5 / 5 (1) Apr 04, 2011
Actually, I see no need to keep the SKA project limited to one square kilometre.
If you select an appropriately isolated site, say somewhere in an Australian desert, you could simply start building individual arrays as money and resources permit, then link them up with fibre networks, and extend the whole thing as and when convenient, or financially possible...
Speaking of fibre networks, the new high-speed fibre network in Australia, funded by the Government, would work right in with this initiative.
5 / 5 (1) Apr 05, 2011
Hey, why not go ahead and make a SKA at EACH of the 3 locations? This would allow thrice as much research, and the possibility of coordinated efforts between the three locations to do even deeper and more precise observations...At the least, mapping the stars in ultra-high resolution would go three times as fast if there were three arrays instead of one...

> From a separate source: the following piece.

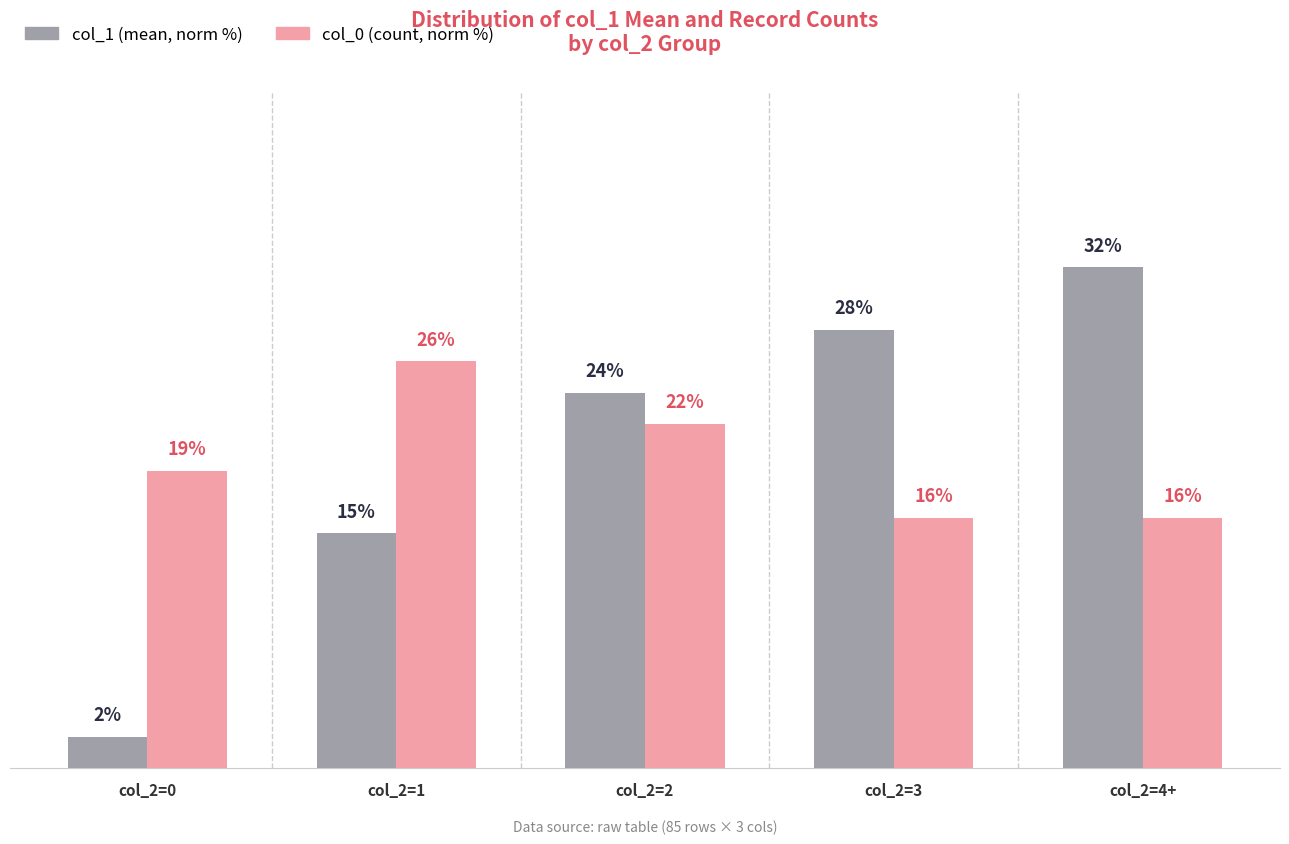

List the series in order of their peak value, lowest first.

col_0 (count, norm %), col_1 (mean, norm %)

First, there are just two locations being considered. The Australian array would have some elements in New Zealand.

Second, of course the SKA project will be used during construction. In fact the computing requirements of the project are such that experimenting with the software organization will be necessary. If the antennas of the SKA all existed today, there would be no way to use all the data.

Oh, and finally, there really will be three different arrays with antennas designed for different frequencies. The center grids for the three arrays will be within a few kilometers of each other.